Diese Unschärfe führt zu erheblicher Rechtsunsicherheit. Helmut Verdenhalven vom Bundesverband Digitalpublisher und Zeitungsverleger berichtete von einem konkreten Fall: Ein Verlag wollte einen Podcast mit verschiedenen politischen Akteuren bei Instagram verbreiten – die Plattform untersagte es. Verdenhalven prophezeite eine „Verarmung“ der politischen Debatte und verwies auf „enorme Haftungsrisiken“.
Besonders sensibel ist die Frage, wie die neuen Regeln mit der Pressefreiheit vereinbar sind. Professor Fiedler forderte klare Schutzvorkehrungen für Medien. Medien, die politische Werbung verbreiten, sollten auch dann nicht von der neuen Aufsichtsstelle kontrolliert werden, wenn sie Vermittlungsleistungen erbringen. Auch der Schutz von Berufsgeheimnisträgern wie Journalisten müsse gewährleistet sein.

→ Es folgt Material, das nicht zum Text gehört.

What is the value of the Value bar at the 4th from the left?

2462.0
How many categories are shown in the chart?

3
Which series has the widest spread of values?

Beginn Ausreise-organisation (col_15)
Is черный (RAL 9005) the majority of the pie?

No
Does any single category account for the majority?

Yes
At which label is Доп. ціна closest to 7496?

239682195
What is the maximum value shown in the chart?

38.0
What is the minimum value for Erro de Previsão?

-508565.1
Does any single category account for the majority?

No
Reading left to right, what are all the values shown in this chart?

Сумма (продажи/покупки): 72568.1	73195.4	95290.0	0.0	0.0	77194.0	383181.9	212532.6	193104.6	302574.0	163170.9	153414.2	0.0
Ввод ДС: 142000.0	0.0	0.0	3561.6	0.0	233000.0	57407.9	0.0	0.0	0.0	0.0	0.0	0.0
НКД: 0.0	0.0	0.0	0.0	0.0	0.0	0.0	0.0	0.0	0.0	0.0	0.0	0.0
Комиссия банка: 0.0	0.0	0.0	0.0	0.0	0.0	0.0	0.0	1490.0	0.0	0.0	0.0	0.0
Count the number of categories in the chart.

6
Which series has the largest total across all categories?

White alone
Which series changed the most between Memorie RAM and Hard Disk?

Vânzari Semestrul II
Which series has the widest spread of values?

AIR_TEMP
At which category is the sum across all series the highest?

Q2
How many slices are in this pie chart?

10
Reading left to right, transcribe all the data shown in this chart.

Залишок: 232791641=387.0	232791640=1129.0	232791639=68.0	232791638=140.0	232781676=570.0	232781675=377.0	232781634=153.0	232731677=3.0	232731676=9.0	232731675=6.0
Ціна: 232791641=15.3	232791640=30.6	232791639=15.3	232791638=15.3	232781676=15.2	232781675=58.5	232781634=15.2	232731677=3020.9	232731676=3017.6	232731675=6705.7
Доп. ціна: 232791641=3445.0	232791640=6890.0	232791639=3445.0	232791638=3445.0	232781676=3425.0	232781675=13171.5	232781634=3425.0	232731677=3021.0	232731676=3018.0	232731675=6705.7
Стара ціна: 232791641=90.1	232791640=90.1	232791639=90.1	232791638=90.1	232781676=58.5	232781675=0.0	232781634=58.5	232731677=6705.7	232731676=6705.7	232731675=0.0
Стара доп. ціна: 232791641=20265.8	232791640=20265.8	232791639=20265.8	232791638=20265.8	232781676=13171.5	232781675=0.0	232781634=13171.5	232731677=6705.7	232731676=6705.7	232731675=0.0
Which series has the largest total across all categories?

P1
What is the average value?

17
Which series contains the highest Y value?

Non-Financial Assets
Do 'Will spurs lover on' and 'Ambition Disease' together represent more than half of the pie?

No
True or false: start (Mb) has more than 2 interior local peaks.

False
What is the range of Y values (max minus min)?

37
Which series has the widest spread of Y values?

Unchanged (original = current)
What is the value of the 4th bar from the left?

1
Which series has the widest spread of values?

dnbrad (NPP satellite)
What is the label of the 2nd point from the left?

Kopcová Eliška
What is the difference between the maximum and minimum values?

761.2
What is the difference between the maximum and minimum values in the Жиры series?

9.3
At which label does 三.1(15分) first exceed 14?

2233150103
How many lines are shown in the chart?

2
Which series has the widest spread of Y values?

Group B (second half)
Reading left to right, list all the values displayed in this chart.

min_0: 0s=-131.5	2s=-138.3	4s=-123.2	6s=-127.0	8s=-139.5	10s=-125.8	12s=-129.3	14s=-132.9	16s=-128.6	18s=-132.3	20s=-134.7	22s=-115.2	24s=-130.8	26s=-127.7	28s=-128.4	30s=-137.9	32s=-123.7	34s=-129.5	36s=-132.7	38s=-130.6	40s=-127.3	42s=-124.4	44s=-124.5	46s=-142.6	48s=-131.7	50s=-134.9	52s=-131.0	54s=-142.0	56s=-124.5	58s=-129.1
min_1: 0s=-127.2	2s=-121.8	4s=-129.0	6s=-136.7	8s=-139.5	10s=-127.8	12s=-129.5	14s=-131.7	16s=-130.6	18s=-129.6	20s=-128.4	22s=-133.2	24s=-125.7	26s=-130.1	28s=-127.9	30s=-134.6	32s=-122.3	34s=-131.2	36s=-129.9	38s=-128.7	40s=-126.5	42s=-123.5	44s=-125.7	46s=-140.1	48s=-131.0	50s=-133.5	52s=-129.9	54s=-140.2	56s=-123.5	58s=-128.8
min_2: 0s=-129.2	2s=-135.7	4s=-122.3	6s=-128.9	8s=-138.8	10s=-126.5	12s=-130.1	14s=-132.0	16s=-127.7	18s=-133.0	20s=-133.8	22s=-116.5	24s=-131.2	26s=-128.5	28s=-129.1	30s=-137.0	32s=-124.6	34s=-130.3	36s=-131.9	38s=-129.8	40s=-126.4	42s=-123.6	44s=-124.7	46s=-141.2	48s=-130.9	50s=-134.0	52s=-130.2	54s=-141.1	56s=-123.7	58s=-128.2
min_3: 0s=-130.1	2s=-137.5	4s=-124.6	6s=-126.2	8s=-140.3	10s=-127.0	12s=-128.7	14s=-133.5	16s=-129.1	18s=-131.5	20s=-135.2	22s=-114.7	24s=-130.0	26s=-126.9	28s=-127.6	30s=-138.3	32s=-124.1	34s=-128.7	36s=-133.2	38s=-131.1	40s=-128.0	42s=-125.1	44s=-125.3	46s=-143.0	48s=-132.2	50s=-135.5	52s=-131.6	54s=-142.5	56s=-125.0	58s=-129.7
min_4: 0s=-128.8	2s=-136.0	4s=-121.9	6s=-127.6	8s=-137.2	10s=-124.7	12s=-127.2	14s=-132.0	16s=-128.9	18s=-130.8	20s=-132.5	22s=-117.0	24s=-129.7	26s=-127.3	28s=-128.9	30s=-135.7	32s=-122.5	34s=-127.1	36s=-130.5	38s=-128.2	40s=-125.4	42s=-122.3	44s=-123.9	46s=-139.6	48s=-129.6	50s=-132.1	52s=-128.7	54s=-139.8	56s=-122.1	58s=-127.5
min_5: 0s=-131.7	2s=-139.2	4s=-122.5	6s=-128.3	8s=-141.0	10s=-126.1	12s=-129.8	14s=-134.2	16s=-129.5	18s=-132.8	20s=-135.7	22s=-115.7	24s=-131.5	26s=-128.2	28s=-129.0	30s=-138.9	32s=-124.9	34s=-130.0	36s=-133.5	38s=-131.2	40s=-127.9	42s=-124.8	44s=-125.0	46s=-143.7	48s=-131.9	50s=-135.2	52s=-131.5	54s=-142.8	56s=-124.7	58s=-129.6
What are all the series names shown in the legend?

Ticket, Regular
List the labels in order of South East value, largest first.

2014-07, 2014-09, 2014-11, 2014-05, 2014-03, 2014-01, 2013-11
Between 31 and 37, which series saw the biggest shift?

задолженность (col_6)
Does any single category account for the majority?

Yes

Die Zuständigkeiten sind ein weiterer Streitpunkt. Die Bundesbeauftragte für den Datenschutz soll über das Targeting wachen. Die Koordinierungsstelle für digitale Dienste in der Bundesnetzagentur, der Digital Services Coordinator, soll Transparenzpflichten überwachen und ein Verzeichnis führen. Doch Professor Dr. Matthias Cornils von der Universität Mainz wies darauf hin, dass der Großteil der Aufsichtsbefugnisse bei den Ländern liege – eine komplexe Gemengelage.
Tahireh Audrey Panahi von der Universität Kassel schlug vor, Bußgelder erst bei wiederholten Verstößen zu verhängen, um einen abschreckenden „Chilling Effect“ zu vermeiden. Sie regte zudem einen öffentlichen Leitfaden und die Einbindung eines Beirats nach Vorbild des Digital Services Act an.
Trotz aller Kritik gibt es auch Zustimmung für das Ziel. Jochen König begrüßte, dass Vertrauen in die digitale Öffentlichkeit gestärkt werden soll. Doch die praktische Umsetzung bereitet Sorgen. Die Experten fordern deutliche Nachbesserungen, bevor das Gesetz verabschiedet wird.
Der Digitalausschuss wird die Stellungnahmen nun auswerten. Der Gesetzentwurf muss noch den Bundestag passieren. Die Kritik zeigt: Die Balance zwischen Transparenz und praktikabler Regulierung ist noch nicht gefunden. Für Parteien, Verbände und Medien steht viel auf dem Spiel – und für die Bürger die Frage, wie frei politische Debatten im Netz künftig noch sein können.